If I try to work this out, I write down the 16 possibilities for four coin flips:

    TTTT, TTTH, TTHT, TTHH,
    THTT, THTH, THHT, THHH,
    HTTT, HTTH, HTHT, HTHH,
    HHTT, HHTH, HHHT, HHHH

I count 24 instances where H occurs before the end of the sequence, 12 of which are followed by H and 12 of which are followed by T. So I get the expected 0.5 outcome.

The authors do some other calculation, and I don't understand what they are thinking. Can someone explain?

[iron0012]

Here's an explanation that addresses this apparent inconsistency: http://andrewgelman.com/2015/09/30/hot-hand-explanation-agai...

[mcnamaratw]

The linked explanation seems to be that if you do the probability wrong in a certain way, you come up with something below 50%.

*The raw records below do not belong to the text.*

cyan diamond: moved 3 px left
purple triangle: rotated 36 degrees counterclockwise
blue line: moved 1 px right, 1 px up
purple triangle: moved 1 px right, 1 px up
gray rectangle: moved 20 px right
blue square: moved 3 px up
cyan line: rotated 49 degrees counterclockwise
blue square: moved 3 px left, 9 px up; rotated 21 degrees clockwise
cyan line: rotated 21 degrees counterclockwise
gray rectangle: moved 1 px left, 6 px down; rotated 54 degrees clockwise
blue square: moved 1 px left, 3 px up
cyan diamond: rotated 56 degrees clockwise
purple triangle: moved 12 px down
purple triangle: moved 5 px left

Here's one way to reproduce the 40% number they get in the paper. Take a sequence of four flips. Consider five cases:

1. 0 heads. Probability of head following a head=0

2. 1 head. Probability of head following a head=0

3. 2 heads. Probability of head following a head = 1/3

4. 3 heads. Probability of head following a head = 2/3

5. 4 heads. Probability of head following a head = 1

Now if those five cases were equally likely, then what would be the expected number of heads following a head?

Answer: (0 + 0 + 1/3 + 2/3 + 1)/5 = 0.4

Is this what they assume gamblers are using for 'empirical probability'? I can't tell.

[mcnamaratw]

Haha, exactly my question! I wrote out that same table and got the same results.

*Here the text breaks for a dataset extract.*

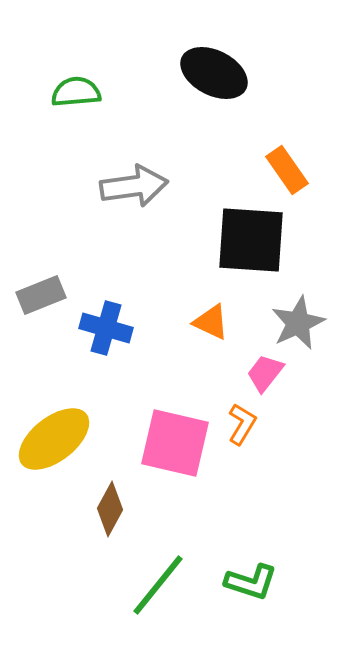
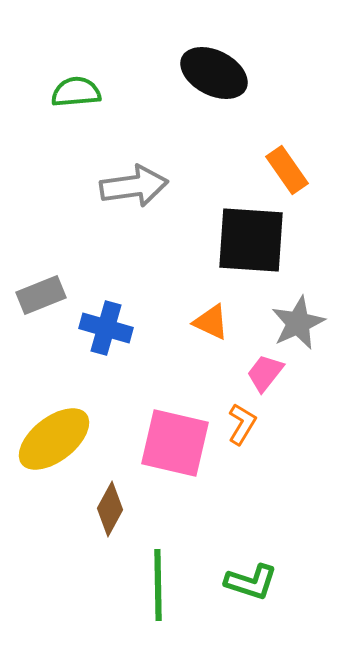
green line: rotated 40 degrees counterclockwise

Their calculation seems to be something like

sumOverRunLengths[P(runLength)*(1 - runLength)].

I also wish I knew how to get HN to keep my newlines like you did.

[mcnamaratw]

Does anyone understand their argument clearly?

For three flips I get this sample space:

TTT no data; TTH no data; THT one data point HT; THH one data point HH; HTT one data point HT; HTH one data point HT; HHT two data points HH, HT; HHH two data points HH, HH

total data points by result: HT 4 HH 4

For four flips it's the same deal, after an H I'm equally likely to get another H or a T. Of course.

What am I missing? I don't quite understand their definition of 'empirical probability.'

[notsurenot]

It is clear that there is a selection bias. Suppose there are 3 heads in a row, HHH, and we are going to estimate the probability of the next coin to be H. But we do it this way: if the outcome is H you don't count that as a H, a success, instead we proceed to make another estimation replacing HHHH as the initial condition. Since you don't count correctly the number of successes, this way of estimating probabilities constitutes a biased estimator of the real probability.

[LittlePeter]

It is not THAT clear. Hence that multiple other papers, as the article says, made mistakes.